Good luck getting out because I expect you really need that!
I suggest simply saying things have happened that make it impossible for you to bail them out. Period. Do you think a man would offer an excuse? No. He'd simply say he can't cover it, and that would be that. There's a good reason academics 'get the summer off.' We don't. We have other commitments.
That is all. Good luck, go do it!
Hang in there! I was totally going to email you today to see if you wanted to come over for a drink ... probably best that I didn't.
*hugs*
Oh, Clio, that's so tough. I applaud your decision to set those boundaries (which is also hard but oh so important). Good luck with the conversation. I agree that you can just say "I'm too busy with other projects to take this on" and hopefully they will respect that. Hugs.
And hope that you feel better!
i agree with belle. a male prof would not have to argue or give reasons as to why he can't do all this. it should be the same for you. and if they want to argue that it's for the students because they need these courses, well, then, THEY are the ones letting the students down. you are being taken advantage of here, and they are using "you're the only one trained" as a reason to take advantage of you.
i want to say, too, and this may sound weird, that they way you described how you feel was beautiful (?) for lack of a better word. you described how you feel so well that i can say that i know EXACTLY how you feel (albeit for different reasons). take care of yourself. do what you need to do to be healthy.
((((((((((clio)))))))))))
I absolutely agree with everyone above. Don't put yourself last -- you have a right -- a basic human right -- to say no. And saying no in order to maintain a basic level of well-being is about the best reason ever to do so. Your not asking for a luxury, or special favors. You're asking for the right to make a decision freely.

* Written instruction 1:
Return the passage of the comment thread from "Hang in there!" to "respect that. Hugs.".
* Written instruction 2:
In the comment thread, what reason does one commenter say is being used to take advantage of Clio?
* Written instruction 3:
Continue the comment thread to Clio from where it stops.

* Provided material:
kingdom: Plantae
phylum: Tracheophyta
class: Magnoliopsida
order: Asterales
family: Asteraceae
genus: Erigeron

--

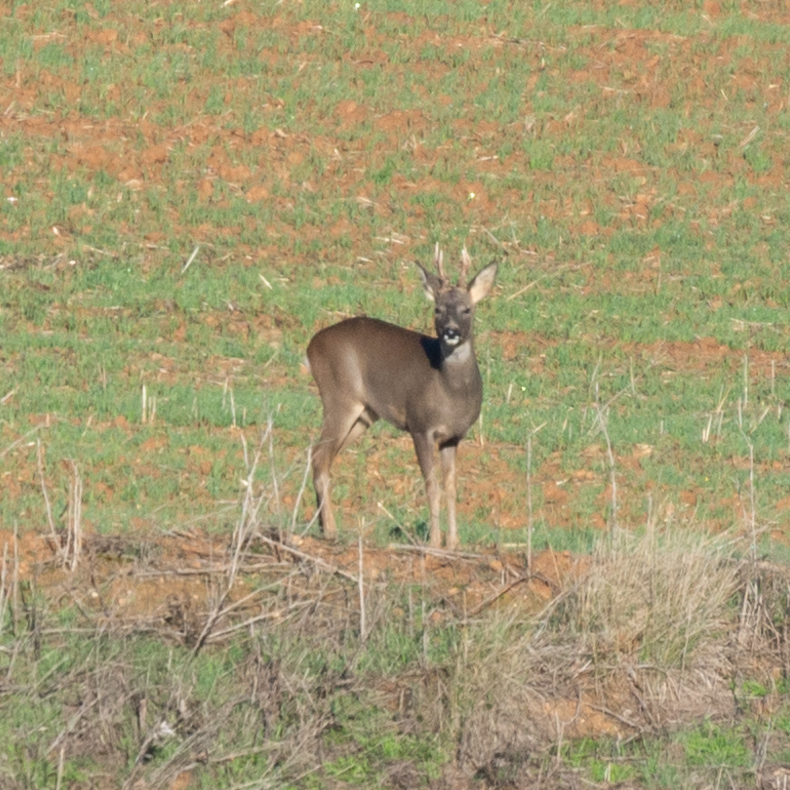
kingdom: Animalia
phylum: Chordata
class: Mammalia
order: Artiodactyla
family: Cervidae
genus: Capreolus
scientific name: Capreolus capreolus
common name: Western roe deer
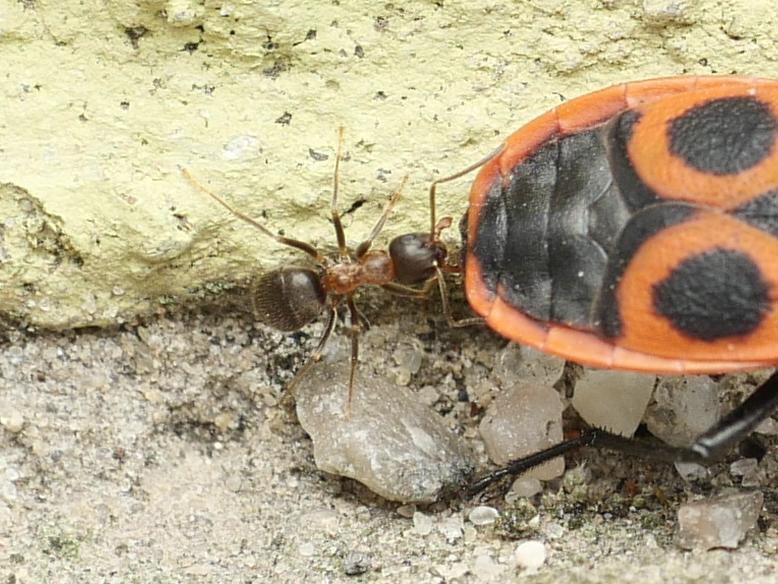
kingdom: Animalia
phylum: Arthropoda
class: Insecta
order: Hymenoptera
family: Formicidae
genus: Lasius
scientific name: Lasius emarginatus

* Result 1:
Hang in there! I was totally going to email you today to see if you wanted to come over for a drink ... probably best that I didn't.
*hugs*
Oh, Clio, that's so tough. I applaud your decision to set those boundaries (which is also hard but oh so important). Good luck with the conversation. I agree that you can just say "I'm too busy with other projects to take this on" and hopefully they will respect that. Hugs.

* Result 2:
The claim that Clio is the only one trained.

* Result 3:
I have to go in and say "this cannot happen, and here are the reasons why" -- but the reasons can't be my health.
Value your health first, otherwise you have nothing.
Wow! Thank you everyone!
Janice: I did just that. I set out my schedule, explained everything that I have done for this past year, and said that, in a state of exhaustion, I would not be able to do my job well. For reasons I will probably write about in another post, I was able to make an argument that the reputation of the school, and, indeed all community colleges rested on me not teaching the two classes in question. I was pretty proud of myself for that one!
Belle: I hadn't thought of the gendered angle; although I did think about makeing up a domestic partner and three children because no one at my institution questions the need to be with your family. Heck, if I had made my domestic partner same-sex, they would consider it a political benefit to let me take the summer off! That is one of the good things about working here. A single woman, however. Well, she lives to work, right?
I really like what you say here, "There's a good reason academics 'get the summer off.' We don't. We have other commitments." So so true!
Vuboq: You should have! I could have brought over Season 1 of "Mad Men." Then, I could make the case that I'm not turning into an alcoholic because I wouldn't be drinking alone and I wouldn't be drinking anywhere near as much as they do on that show.
Ink: I made a long version of that argument, that I'm too busy. Again, I'll post more on some of the other conflicts involved here a little later, as things pan out.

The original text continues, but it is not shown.